(Items listed in a dataset)
━━━━

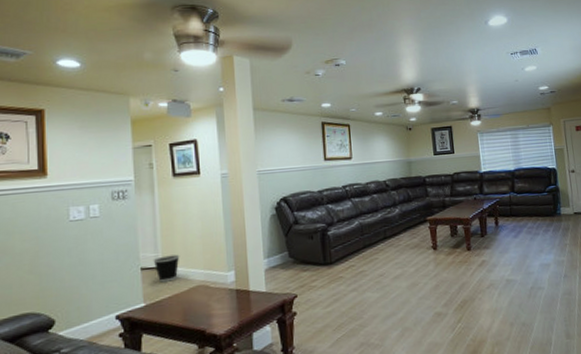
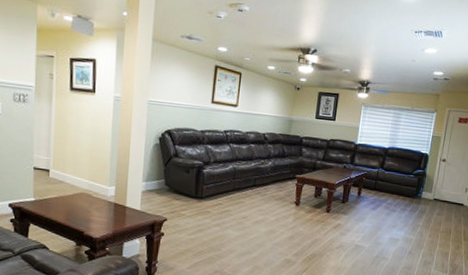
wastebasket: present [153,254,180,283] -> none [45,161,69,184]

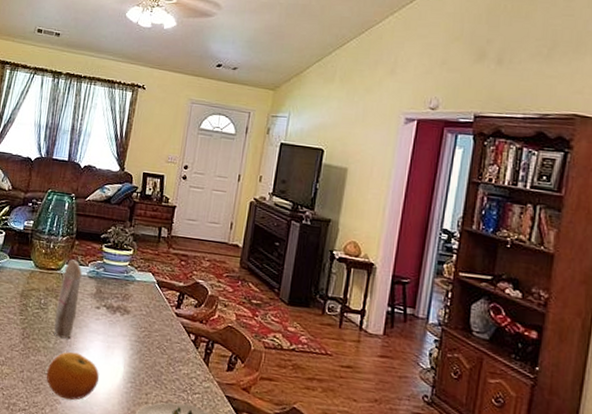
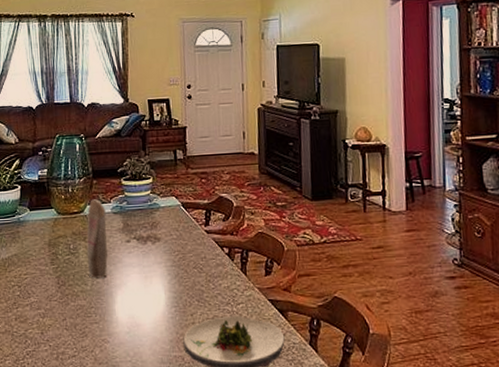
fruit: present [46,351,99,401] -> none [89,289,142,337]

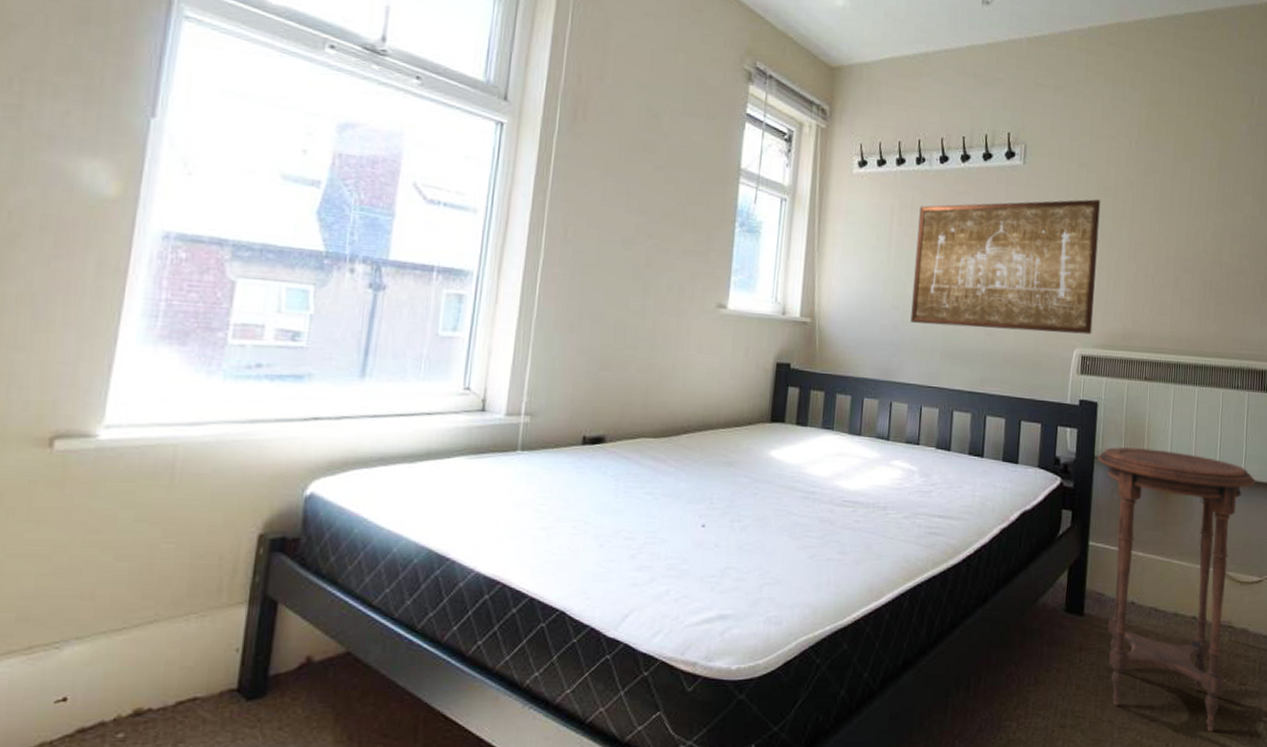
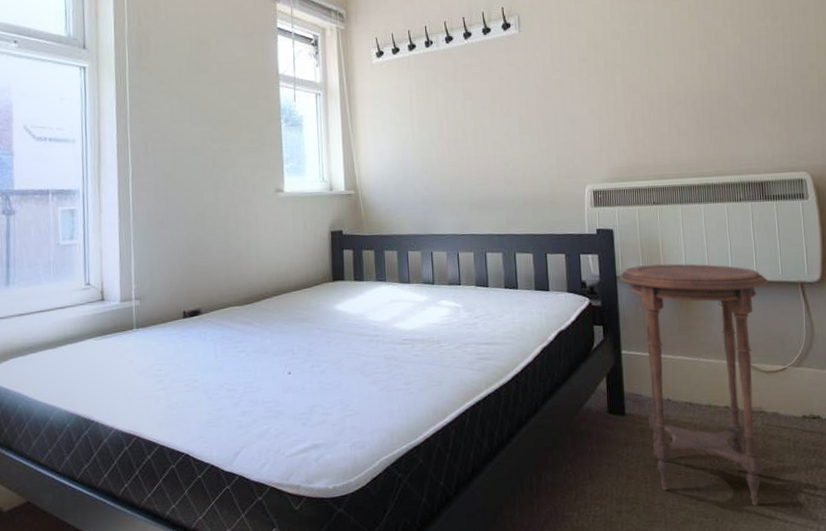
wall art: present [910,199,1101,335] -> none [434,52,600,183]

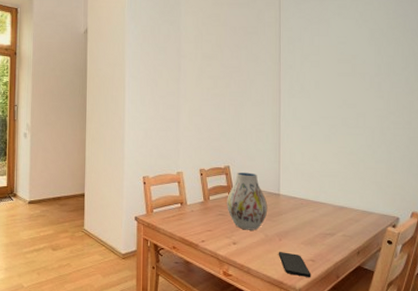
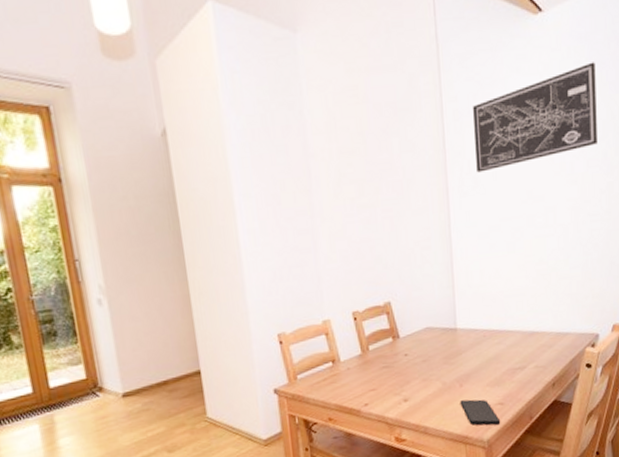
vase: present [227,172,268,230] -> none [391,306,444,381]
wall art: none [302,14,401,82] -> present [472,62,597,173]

━━━━

Print every record above exactly as written, leaving out the pictures.

• **SOLUTION BELOW**
wastebasket: present [153,254,180,283] -> none [45,161,69,184]

fruit: present [46,351,99,401] -> none [89,289,142,337]

wall art: present [910,199,1101,335] -> none [434,52,600,183]

vase: present [227,172,268,230] -> none [391,306,444,381]
wall art: none [302,14,401,82] -> present [472,62,597,173]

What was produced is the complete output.